== Exercise requirements ==
(a) According to the Ullstein Verlag text, which newspaper became Germany's first tabloid?
(b) Please extend the Ullstein Verlag history, starting right after its final sentence.

== Document excerpt ==
# # #
German publishing company

The Ullstein Verlag was founded by Leopold Ullstein in 1877 in Berlin, and became one of the largest publishing companies of Germany. It published newspapers such as B.Z. and Berliner Morgenpost and books through its subsidiaries Ullstein Buchverlage and Propyläen.

==History==
===Founding to World War II===
On 14 July 1877, Leopold Ullstein purchased the Neue Berliner Tageblatt newspaper, a subsidiary of the liberal Berliner Tageblatt published by Rudolf Mosse, and on 1 January 1878 converted it into the Berliner Zeitung (B.Z.). In 1894 he also acquired the Berliner Illustrirte Zeitung weekly, which as technology advanced and permitted heavy use of photographs, became the most successful picture paper in Germany. The B.Z. am Mittag, relaunched in 1904, became Germany's first tabloid newspaper. Ullstein's sons Rudolf, Hans, Louis, Franz and Hermann inherited the publishing house and developed it further.

They acquired the reputable Vossische Zeitung, a liberal newspaper with a tradition dating back to 1617, while the left-wing Berliner Morgenpost established in 1898 reached a high number of subscribers.

From 1927, Ullstein also published Die Grüne Post weekly newspaper under chief editor Ehm Welk.
# # #
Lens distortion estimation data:
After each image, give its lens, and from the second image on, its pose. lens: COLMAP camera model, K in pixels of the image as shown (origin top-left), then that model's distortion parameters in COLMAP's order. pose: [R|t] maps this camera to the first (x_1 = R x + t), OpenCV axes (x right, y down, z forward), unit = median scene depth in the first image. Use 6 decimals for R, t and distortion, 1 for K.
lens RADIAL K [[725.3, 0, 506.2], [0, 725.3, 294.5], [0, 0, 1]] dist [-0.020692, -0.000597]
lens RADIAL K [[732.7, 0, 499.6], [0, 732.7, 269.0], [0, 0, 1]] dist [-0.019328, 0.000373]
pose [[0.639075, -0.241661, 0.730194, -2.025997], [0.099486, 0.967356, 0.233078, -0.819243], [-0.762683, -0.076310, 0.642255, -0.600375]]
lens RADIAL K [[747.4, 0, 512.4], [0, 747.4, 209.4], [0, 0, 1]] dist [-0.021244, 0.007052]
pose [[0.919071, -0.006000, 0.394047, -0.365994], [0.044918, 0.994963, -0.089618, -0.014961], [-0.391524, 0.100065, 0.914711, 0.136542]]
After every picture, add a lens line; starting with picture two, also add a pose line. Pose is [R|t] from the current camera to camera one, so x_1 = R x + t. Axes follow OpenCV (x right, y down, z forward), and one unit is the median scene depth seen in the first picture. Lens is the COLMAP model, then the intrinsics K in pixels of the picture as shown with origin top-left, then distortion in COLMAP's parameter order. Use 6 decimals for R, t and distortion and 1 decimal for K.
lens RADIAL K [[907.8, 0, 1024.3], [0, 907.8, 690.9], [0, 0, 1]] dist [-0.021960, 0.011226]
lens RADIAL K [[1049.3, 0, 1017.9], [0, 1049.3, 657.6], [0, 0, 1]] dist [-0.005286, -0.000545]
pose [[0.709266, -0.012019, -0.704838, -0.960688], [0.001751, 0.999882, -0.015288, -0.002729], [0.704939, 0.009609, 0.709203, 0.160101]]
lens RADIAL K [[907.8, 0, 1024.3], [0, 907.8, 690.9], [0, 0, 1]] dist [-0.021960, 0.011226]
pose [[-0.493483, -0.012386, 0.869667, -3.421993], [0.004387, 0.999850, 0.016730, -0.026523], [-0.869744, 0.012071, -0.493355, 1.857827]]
# # #
== Answers to the exercise ==
(a) The B.Z. am Mittag.

(b)
In 1919 the Propyläen Verlag (cf. Propylaea) was founded as an imprint for non-fiction books especially on history and art history as well as classical editions, but also for novels like Erich Maria Remarque's All Quiet on the Western Front first published in 1929. The number of authors working for Ullstein also included Vicki Baum, Thea von Harbou, and Franz Blei.

Between 1925 and 1927 the Ullstein Verlag had the new Ullsteinhaus print building erected in Berlin-Tempelhof, with a height of 76 m a "Brick Expressionist" landmark with a bronze sculpture of the "Ullstein Owl" by Fritz Klimsch.

=== Nazi Aryanization ===
Under the Ullstein family, the publishing house became the biggest in Europe. In 1933, when the Nazis came to power, the Ullstein brothers were publishing four daily newspapers as well as numerous magazines.

In 1934, the Jewish Ullstein family was seized by the Nazi authorities and their entire publishing enterprise forcibly "aryanized", with the business, valued at 60 million marks, sold under duress for 6 million. In 1937, Ullstein Verlag was renamed Deutscher Verlag, affiliated with the Franz Eher Nachfolger publishing house of the Nazi Party and editing the Deutsche Allgemeine Zeitung, as well as Das Reich and the Signal magazine from 1940 until the end of World War II.

===Post-war developments===
After the war the publishing house was restored to the Ullstein family, but soon came into financial problems. In 1956 a share of 26% was purchased by Axel Springer, becoming majority shareholder by 1960. Under Springer the remaining West Berlin newspapers Berliner Morgenpost and B.Z. shifted towards a right-wing alignment with a distinct anti-communist stance. The Aryanization of the Ullstein Verlag was played down.

The newspaper publishing branch was taken over by Axel Springer AG in 1956.

ullstein bild, a brand for the photo collection since 1877, is now under Axel Springer Syndication GmbH.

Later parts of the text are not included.